I received your letter, dear friend, when returning perspiring home from work, with axe and spade, and when therefore I was a thousand miles from things artistic in general, and from our business in particular. On opening the letter I first read the poem and felt a sensation in my nose. On coming home to my wife I tried to read it to her, but could not do so for tears of emotion. The poem is one of those rare ones in which not a word could be added or subtracted or altered: it is a live thing, and admirable....

I have just served for a week as juryman, and found it very interesting and instructive.

The next letter refers to the fact that Tolstoy did his best literary work in winter, when he often spent almost the whole day, and sometimes part of the night, at it; that was the time when his 'sap flowed':

2 Oct. 1870.

It is long since we met, and in my winter condition, which I am now entering, I am specially glad to see you. I have been shooting; but the sap is beginning to flow, and I am collecting it as it drips. Whether it be good or bad sap, it is pleasant to let it flow in these long wonderful autumn evenings.... A grief has befallen me; the mare is ill. The veterinary says her wind has been broken, but I cannot have broken it.

The Franco-Prussian war, which commenced at this time, interested Tolstoy keenly. He had come into contact with the French, in the Crimea, before the Napoleonic autocracy had long held sway; and he had visited France in 1857 and 1860, before the effect of that putrescent influence had become fully apparent. Neither the idea of German national unity, nor Bismarck's and Moltke's ideal of efficient organisation and discipline, were things that much appealed to Tolstoy. So it happened that not only were all his sympathies on the side of the French, but he also felt assured of their triumph. His friend Prince Ouroúsof used to write letters to Katkóf's Moscow Gazette demonstrating by analogies with games of chess, that the French were continually drawing the German armies into more and more desperate positions in which they must soon be quite destroyed. When, on the contrary, the French were utterly defeated, it came to him as a complete surprise; which all tends to illustrate the fact that men of great intellectual power, living isolated on their country estates, may at times go very considerably wrong in their estimate of the trend of some of the forces that influence the world.

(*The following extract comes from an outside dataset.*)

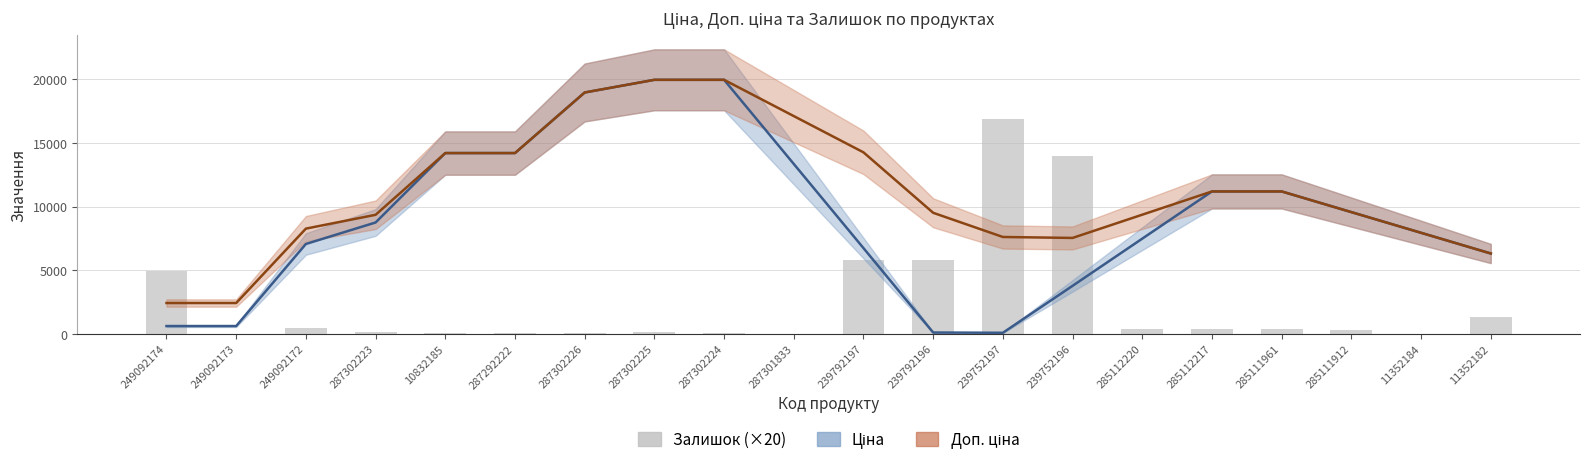

Which category has the highest value across all series?

287302225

On 12 February 1871 a daughter was born, who was christened Mary. In later life she, of all his children, was the one most deeply influenced by her father's teaching. The Countess, who, as already mentioned, made a point of nursing her own children, owing to the neglect of an attendant, became unable to do so in this instance before the child was many weeks old, and a wet-nurse was engaged; but as soon as the mother saw her child at a stranger's breast she burst into a flood of jealous tears, dismissed the nurse on the spot, and ordered the child to be fed with a bottle. Tolstoy, when he heard what had happened, declared that his wife had only shown the jealous affection natural to a true mother.

1870-71

During that winter Tolstoy devoted himself strenuously to the study of Greek. On hearing of this, Fet felt so sure that Tolstoy would not succeed, that he announced his readiness to devote his own skin for parchment for Tolstoy's diploma of proficiency when the latter should have qualified himself to receive it. Accordingly, in December, Tolstoy wrote him as follows:

I received your letter a week ago, but have not answered because from morning to night I am learning Greek. I am writing nothing, only learning; and to judge by information reaching me through Borísof, your skin (to be used as parchment for my diploma in Greek) is in some danger. Improbable and astounding as it may seem, I have read Xenophon, and can now read him at sight. For Homer, a dictionary and some effort is still necessary. I eagerly await a chance of showing this new trick to some one. But how glad I am that God sent this folly upon me! In the first place I enjoy it; and secondly, I have become convinced that of all that human language has produced truly beautiful and simply beautiful, I knew nothing (like all the others who know but do not understand); and thirdly, because I have ceased to write, and never more will write, wordy rubbish. I am guilty of having done so; but by God I won't do it any more! Explain to me, for Heaven's sake, why no one knows Esop's fables, or even delightful Xenophon, not to mention Plato and Homer, whom I still have before me? In so far as I can as yet judge, our translations, made on German models, only spoil Homer. To use a banal but involuntary comparison: they are like boiled and distilled water, while he is like water fresh from the spring, striking the teeth with its sun-lit sparkle: even its specks only making it seem still clearer and fresher.... You may triumph: without a knowledge of Greek, there is no education. But what kind of knowledge? How is it to be got? What is the use of it? To this I have replies clear as daylight.